Reportage
En Emmental, où mûrit le champion du monde des fromages

Pour la 2e fois en douze ans, un gruyère AOP fabriqué à la Fromagerie Fritzenhaus de Wasen im Emmental (BE) s’est arrogé le titre de meilleur fromage toutes catégories confondues à Madison (USA).
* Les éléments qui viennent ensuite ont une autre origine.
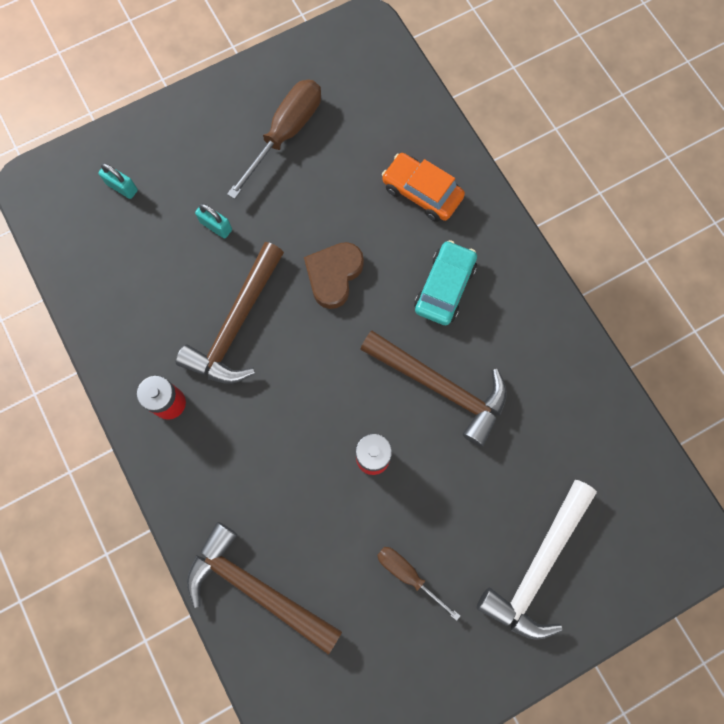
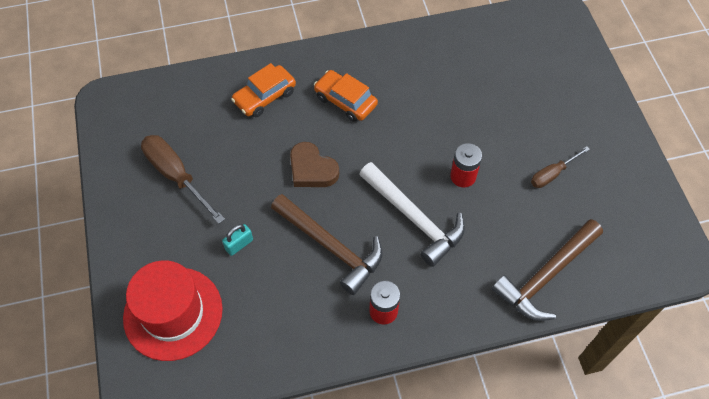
camera: 75 degrees left, 15 degrees down
(122, 187) = (173, 313): turquoise padlock -> red hat
(440, 387) = (421, 122): brown hammer -> none
(444, 287) = (345, 101): turquoise car -> orange car
(538, 566) = (559, 97): white hammer -> white hammer (414, 218)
En Emmental, où mûrit le champion du monde des fromages

Début mars, le jury de professionnels du World Championship Cheese Contest – le plus grand concours mondial de fromages, une compétition qui se tient tous les deux ans dans le Wisconsin aux États-Unis – a rendu son verdict: le champion 2020 est le gruyère AOP de la Fromagerie Fritzenhaus qu’exploite Michael Spycher depuis 2001 à Wasen, sur la commune de Sumiswald (BE). Un petit hameau aux fermes imposantes blotties sur de grasses prairies entourées de forêts et de collines escarpées, en plein Emmental.

Trois titres depuis 2008
Seule une meule de fromage âgé d’un an, sélectionnée par ses soins parmi celles qui mûrissent dans sa cave, a fait le trajet outre-Atlantique. Le fromager, lui, est resté sur les bords du Hornbach. «Ce sont mes fournisseurs et mes collègues qui m’ont annoncé la nouvelle», raconte-t-il aujourd’hui tandis que son équipe termine la fabrication quotidienne de pâte dure AOP, sept moules fraîchement garnis, dont le petit-lait s’écoule doucement sur le carrelage impeccable. «Moi, j’étais au boulot, comme je le suis six jours sur sept.»
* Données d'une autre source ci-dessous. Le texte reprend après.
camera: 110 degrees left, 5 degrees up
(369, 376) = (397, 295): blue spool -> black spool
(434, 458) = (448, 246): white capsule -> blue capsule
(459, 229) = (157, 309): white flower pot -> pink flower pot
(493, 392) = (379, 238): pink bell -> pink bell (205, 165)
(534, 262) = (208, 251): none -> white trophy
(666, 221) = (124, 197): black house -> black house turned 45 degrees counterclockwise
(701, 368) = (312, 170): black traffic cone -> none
Il y a douze ans, le Bernois s’était déjà frotté au championnat du monde et en avait ramené un premier titre de champion du monde des fromages; lors de la dernière édition, en 2018, il est arrivé troisième de la catégorie «pâte dure». Ce triplé d’une fromagerie «satellite» de l’AOP gruyère, isolée au centre de la zone de production de l’Emmentaler AOP, a de quoi interpeller. Pour Michael Spycher, c’est bien sûr le fruit d’un travail extrêmement méticuleux, tant à la fabrication qu’à l’affinage. Mais, il le rappelle, ce succès répété tient aussi beaucoup à ses fournisseurs de lait ainsi qu’aux caractéristiques de la région. «On a beaucoup de surfaces naturelles et très peu de prairies ensemencées, explique-t-il. La qualité du lait en profite, forcément! Et Fritzenhaus est réputé depuis très longtemps pour être l’endroit idéal où affiner du fromage.» La présence d’une fromagerie et de sa cave sur ce site ombrageux, frais et humide est attestée depuis 1847. «C’est sûrement la meilleure chose à y faire», s’amuse le quadragénaire avant de franchir le seuil de la cave climatisée attenante.

Affinages prolongés
Sur les rayons, des meules prennent lentement leurs chaudes teintes cuivrées; les énormes roues d’Emmentaler y côtoient celles celles de gruyère ou de Hornbacher, encore plus petites – une spécialité locale à pâte dure, elle aussi. «Nous aimerions construire une nouvelle cave plus spacieuse, mais le projet est actuellement en stand-by faute de financement», précise Michael. Dans un local plus petit, on fait dans le hors d’âge; les croûtes foncées et ravinées abritent ici des fromages affinés durant deux ans, voire plus. «Ils sont de plus en plus demandés. Ce qui distingue notre gruyère AOP extravieux des autres, c’est qu’il reste suave malgré sa concentration en arômes», relève le fromager avec une pointe de fierté.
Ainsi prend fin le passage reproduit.